Because it's rarely JUST the other person, that change is yours.
The change didn't come from an action, it came from a perception that I was liked by someone of the opposite sex, and by extension that I was loveable, good the way I am, life is good, etc. I found myself naturally motivated to do things instead of feeling like I'm just tolerating something that sucks, I felt comfortable going to sleep, I felt comfortable looking in a mirror, everything changed. There's no other way to get back there without sourcing that love from somewhere, no series of actions can do it besides maybe actions that lead to me loving myself again. What I was doing during the time is completely irrelevant IMO, the change happened pretty suddenly and everything else followed, when I lost what I was dependent on everything collapsed hard.
Changing your day-to-day is what constitutes trying. You don't have to start big, you can start small. But starting is everything.
So - you are basing your concept of wellness on how you felt during a relationship that lasted two weeks.
That wasn't wellness. That was a dopamine surge.
You've got yourself psychoanalyzed down to the most minute detail. You've conceptualized trauma in your life that doesn't exist, in order to make sense of what is probably a combination of depression and anxiety. , that you need secure attachment in order to fill it, that you are completely capable of finding utter fulfillment, and that mushrooms showed you all this and two weeks with a girlfriend confirmed it.
I can't disagree with you more about almost everything you say. I think trying to change day-to-day habits is not relevant to "trying", when the important change takes place your habits change naturally. I understand that how good I felt during such a short term relationship is obviously exaggerated, however most of what I noticed had nothing to do with the dope spike. Singing more, dancing more, being overtly positive, yeah that's dopamine spike. Being able to sleep without feeling unsafe, having motivation to do things, having self esteem, being able to tolerate normal stress, not minding doing maintenance tasks, not feeling like the world is a dark place, not having a headache 24/7, none of those things are the dopamine spike, they are just normal life for a healthy person.

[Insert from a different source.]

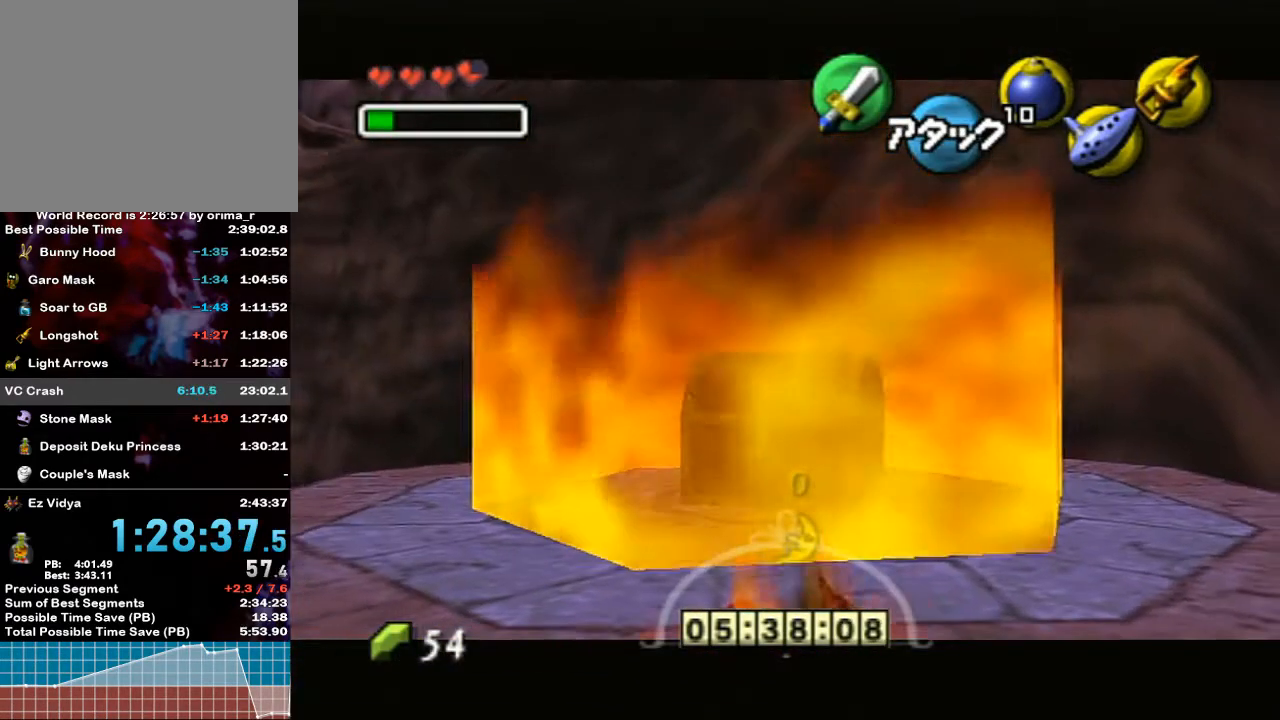
{"buttons": ["L1"], "left_stick": "up", "right_stick": "center", "events": [[300, "left_stick", "up"]]}
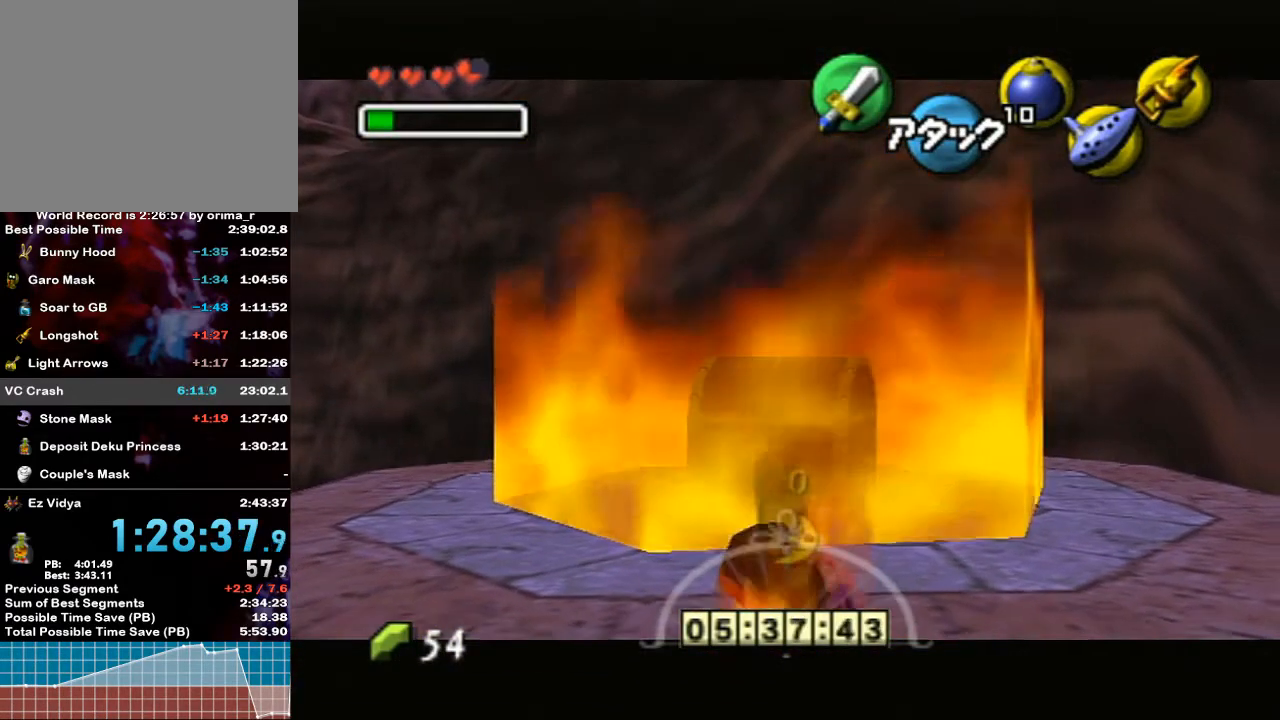
{"buttons": ["L1"], "left_stick": "up", "right_stick": "center", "events": []}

I haven't conceptualized trauma that doesn't exist, you can maybe argue that it's technically traumatic according to the DSM, but any rational person should understand how genuinely and severely traumatic it is to be mistreated and then abandoned by your mother at a very young age. It's also pretty straight forward to see how having that kind of early experience can cause a snowball effect throughout your life. If this is depression and anxiety then PTSD is a meaningless concept. There is a really obvious void with a really obvious cause that was really obviously confirmed when it was filled in an unhealthy way. I figured this out over years of therapy and a lifetime of struggle.
I feel like even with the lack of information and lack of depth that comes with text forum posts, the picture is so clear that it's impossible to miss unless you have a personal bias, the cause and effect is pretty direct.